====== Given entries
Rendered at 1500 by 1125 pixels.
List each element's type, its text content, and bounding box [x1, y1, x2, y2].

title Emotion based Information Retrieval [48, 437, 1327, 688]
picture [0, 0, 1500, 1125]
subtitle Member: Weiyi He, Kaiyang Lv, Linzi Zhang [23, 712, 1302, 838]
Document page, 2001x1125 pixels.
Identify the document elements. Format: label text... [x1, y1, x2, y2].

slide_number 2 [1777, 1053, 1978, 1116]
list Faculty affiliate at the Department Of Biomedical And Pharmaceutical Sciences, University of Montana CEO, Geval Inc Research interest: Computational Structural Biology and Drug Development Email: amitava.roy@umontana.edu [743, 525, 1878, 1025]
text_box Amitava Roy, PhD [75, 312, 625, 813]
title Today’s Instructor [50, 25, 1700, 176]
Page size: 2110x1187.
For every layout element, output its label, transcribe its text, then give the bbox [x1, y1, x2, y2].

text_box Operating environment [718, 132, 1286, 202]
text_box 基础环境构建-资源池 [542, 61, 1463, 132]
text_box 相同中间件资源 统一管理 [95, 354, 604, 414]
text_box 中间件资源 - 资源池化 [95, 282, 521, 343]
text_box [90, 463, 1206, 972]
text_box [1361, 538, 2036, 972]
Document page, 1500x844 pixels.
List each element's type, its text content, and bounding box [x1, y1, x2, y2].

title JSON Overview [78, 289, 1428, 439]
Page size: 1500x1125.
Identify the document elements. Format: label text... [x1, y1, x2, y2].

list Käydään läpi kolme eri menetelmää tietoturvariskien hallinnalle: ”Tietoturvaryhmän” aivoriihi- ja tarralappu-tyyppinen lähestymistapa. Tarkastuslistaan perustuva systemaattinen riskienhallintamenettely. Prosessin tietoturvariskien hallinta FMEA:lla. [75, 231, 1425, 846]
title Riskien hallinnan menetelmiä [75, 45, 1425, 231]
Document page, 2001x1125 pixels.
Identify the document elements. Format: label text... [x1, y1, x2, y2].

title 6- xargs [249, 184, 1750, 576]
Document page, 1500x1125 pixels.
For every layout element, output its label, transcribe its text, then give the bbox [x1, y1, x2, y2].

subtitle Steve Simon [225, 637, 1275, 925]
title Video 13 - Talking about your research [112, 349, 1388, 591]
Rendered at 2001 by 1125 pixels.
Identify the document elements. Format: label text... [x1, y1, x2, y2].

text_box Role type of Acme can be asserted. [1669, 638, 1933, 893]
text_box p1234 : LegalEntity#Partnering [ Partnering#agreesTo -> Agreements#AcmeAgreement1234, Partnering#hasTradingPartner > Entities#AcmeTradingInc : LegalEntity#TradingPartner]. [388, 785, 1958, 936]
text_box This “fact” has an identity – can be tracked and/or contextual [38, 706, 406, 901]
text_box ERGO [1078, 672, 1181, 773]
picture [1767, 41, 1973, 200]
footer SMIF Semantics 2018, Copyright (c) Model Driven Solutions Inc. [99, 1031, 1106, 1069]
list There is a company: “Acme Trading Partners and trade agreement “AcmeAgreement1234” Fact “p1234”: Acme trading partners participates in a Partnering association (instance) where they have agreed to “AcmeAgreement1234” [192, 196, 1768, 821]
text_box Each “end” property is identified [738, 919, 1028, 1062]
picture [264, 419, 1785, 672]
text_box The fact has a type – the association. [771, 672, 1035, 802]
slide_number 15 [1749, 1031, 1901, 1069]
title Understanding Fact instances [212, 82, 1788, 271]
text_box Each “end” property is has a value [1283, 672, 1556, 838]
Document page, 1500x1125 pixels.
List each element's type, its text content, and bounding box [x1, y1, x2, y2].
============
- _To-do item_: Would you show each line of the listing above that has the string "Rendered"?

- _Solution for this exercise_:
Rendered at 1500 by 1125 pixels.
Rendered at 2001 by 1125 pixels.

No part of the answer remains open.